Today’s truth came uninvited, at the wrong time, on the wrong day for everything.
(not that there is ever a ‘right’ time)
I tweeted this, and it is pretty much today’s truth in <140:
I think one of the hardest things about getting older is knowing that you will have to endure the loss of loved elders. Guaranteed pain.
— Adrienne Michetti (@amichetti) March 4, 2013
I hate this about getting older. Hate it. I hate knowing that I will have to see more and more people I love leave me as they pass onto “the next level,” as my mum called it tonight.
(the next level… like it’s a game and we’re all just trying to get there… except in this game, you don’t even have to try, as it’s inevitable you will get there.)

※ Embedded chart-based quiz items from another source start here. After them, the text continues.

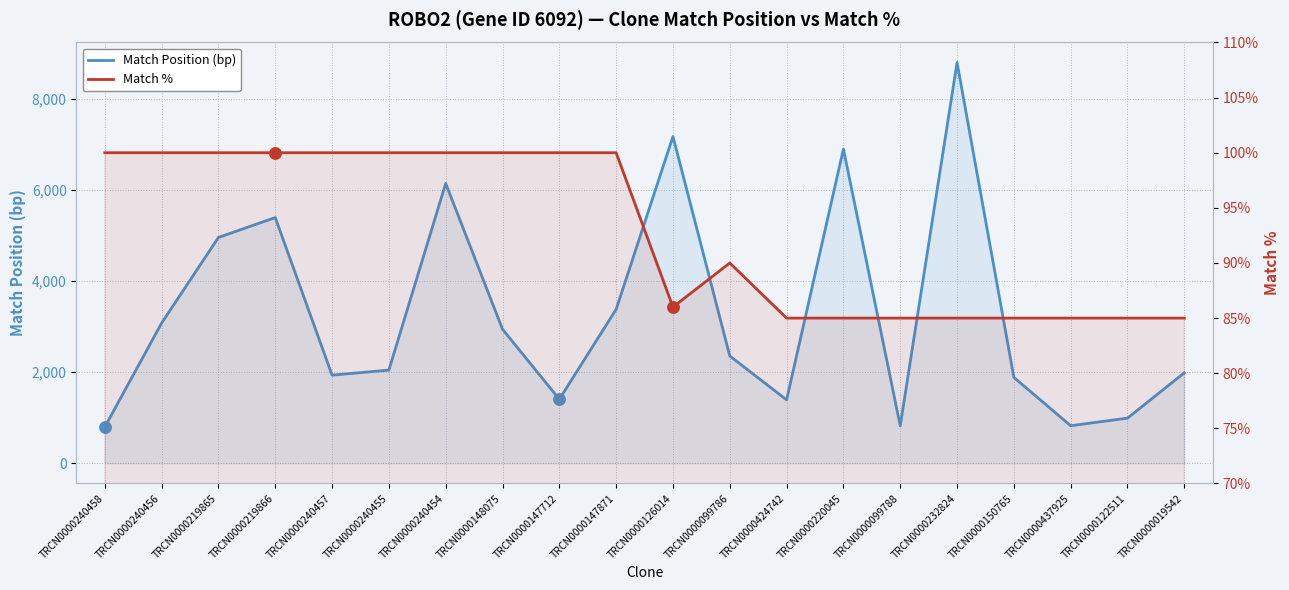

At how many categories does at least one series exceed 5416?

4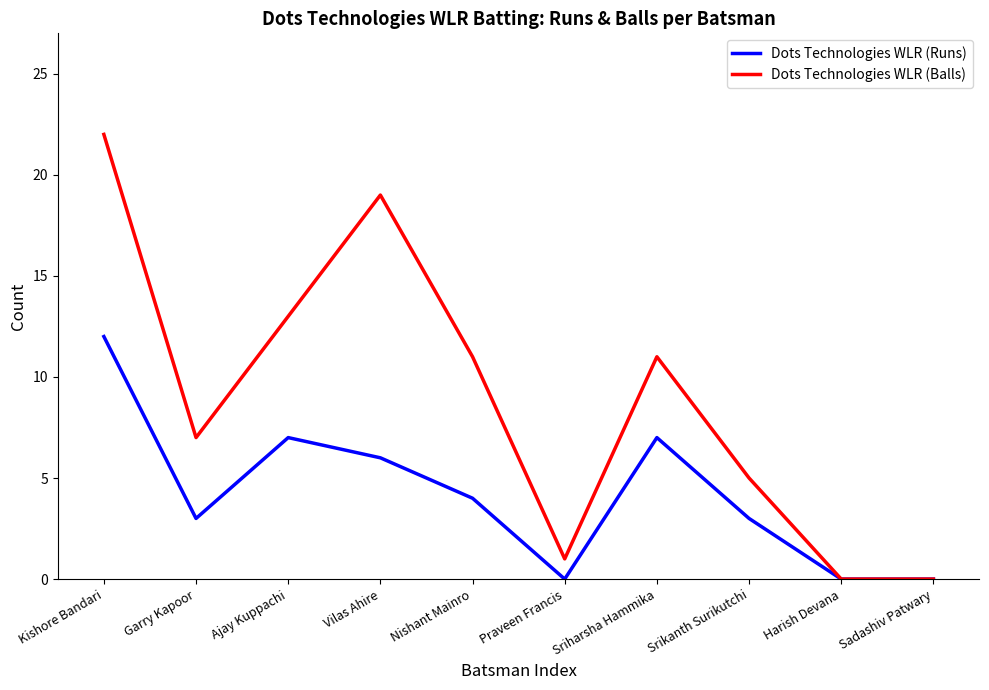

Where is the first local maximum for Dots Technologies WLR (Runs)?

Ajay Kuppachi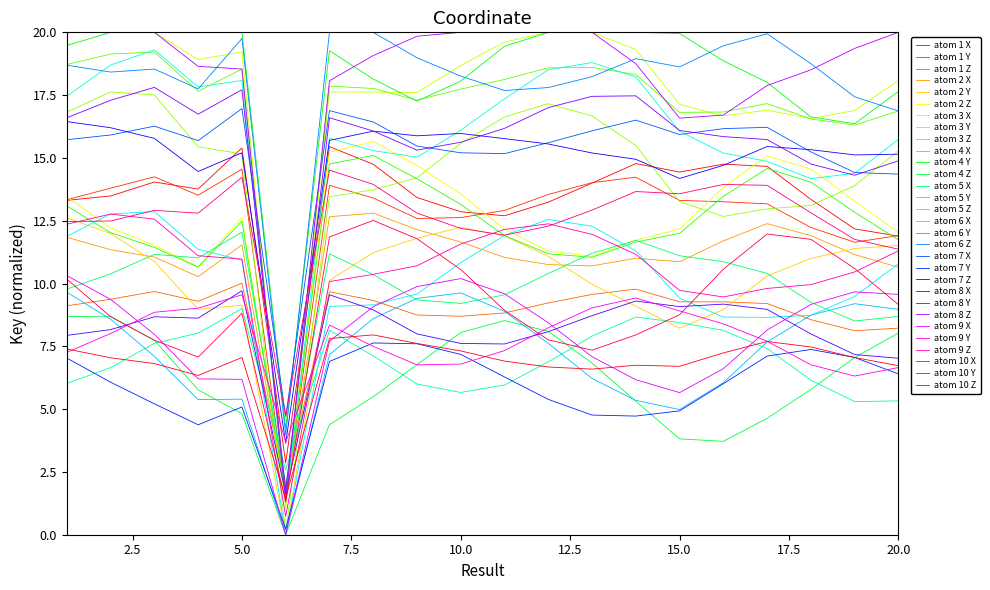

How many categories are shown in the chart?

20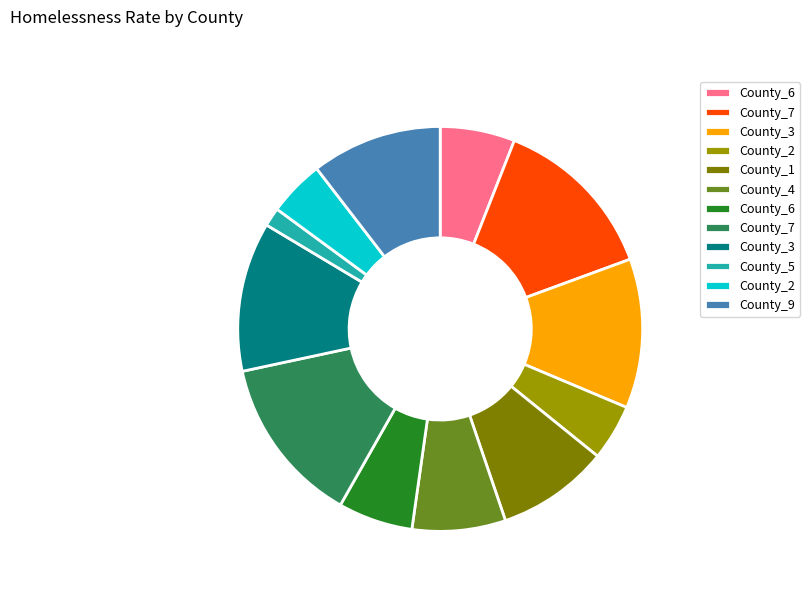

Count the number of slices in the pie.

12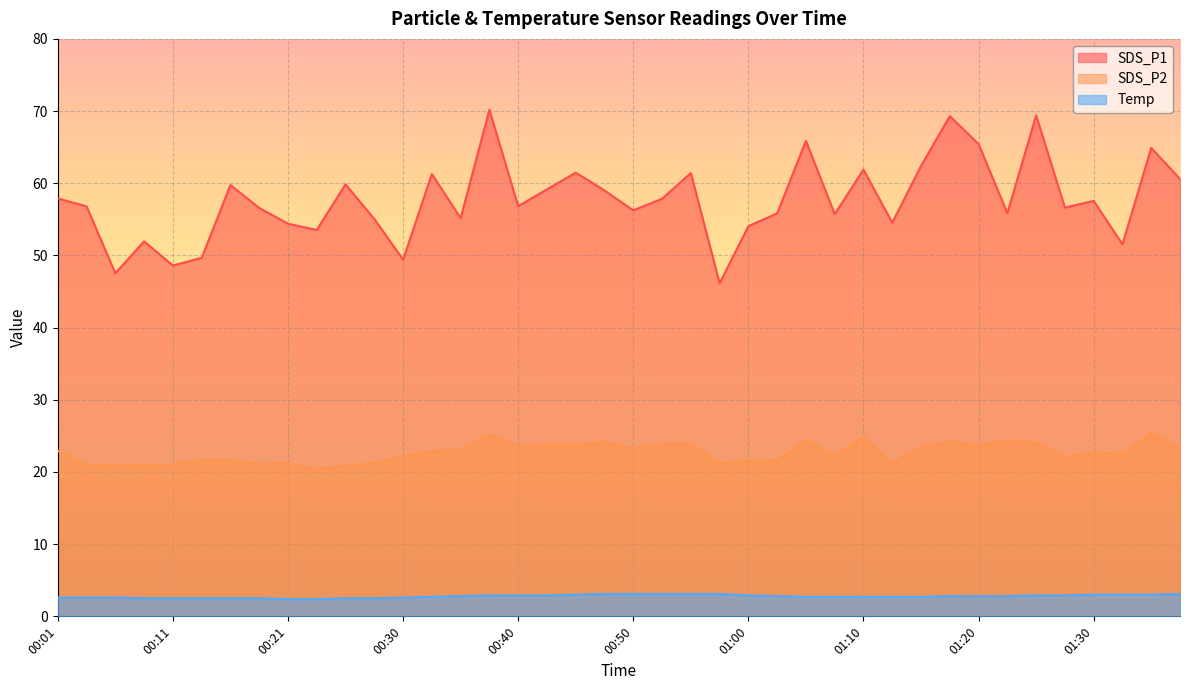

What is the total value across all series at 00:50?

82.6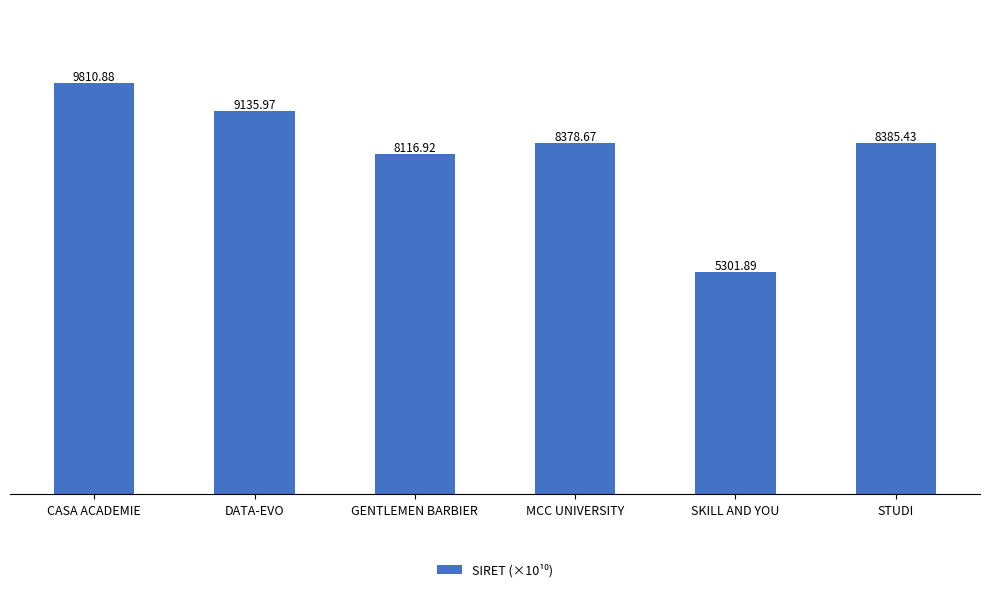

What is the average value?

8188.3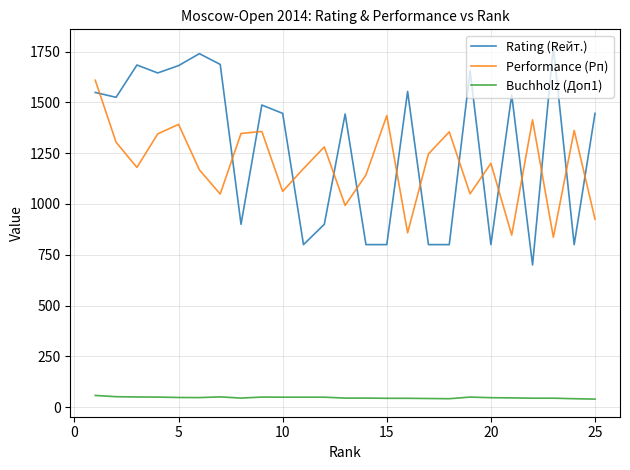

What is the minimum value shown in the chart?

39.5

When I was a child, I dealt with death differently. As an adult, the loved ones who have left me have left big gaping HOLES in my life. I find it more and more difficult each time this happens — so much so that I can’t think about it too much, lest I start to think I won’t be able to handle the next one. Really. This terrifies me.
I do wonder if the reason why the deaths of others affects me more now than it did when I was a child is because now I am an adult with a very rich history which includes mountains of memories of those people who are now leaving, passing, moving on. The amount of memories I have now is double what it was 19 years ago. That is a LOT of freaking memories. And it pains and hurts me to think that the longer I am alive, the more memories I will have with people I love, and therefore the harder it will be to endure the inevitable pain that will envelope me when their time comes to pass. The mere thought of this is almost debilitating… I cannot think about it for more than a second or two or I start to fall apart. How will I handle this? Really. Really really really this thought stops me in my tracks and breaks me down.
I realize it’s a morbid thought, but this is how my brain works, I guess. It keeps getting harder, not easier, this saying goodbye stuff. I don’t want to think about how hard it is going to be when it happens again… and again…
… because I know it’s not over yet. It is inevitable. It is not over yet. It’s not over for a long time. Not until it’s actually my turn, right?
… and I intend on being here for as long as I can, as I’ve said before. So … I suppose this is simply the penance I pay for all those birthdays… right?
I’m earning my birthdays by practicing reslience.
You might say it’s a fair trade, but it’s a lot harder than it looks.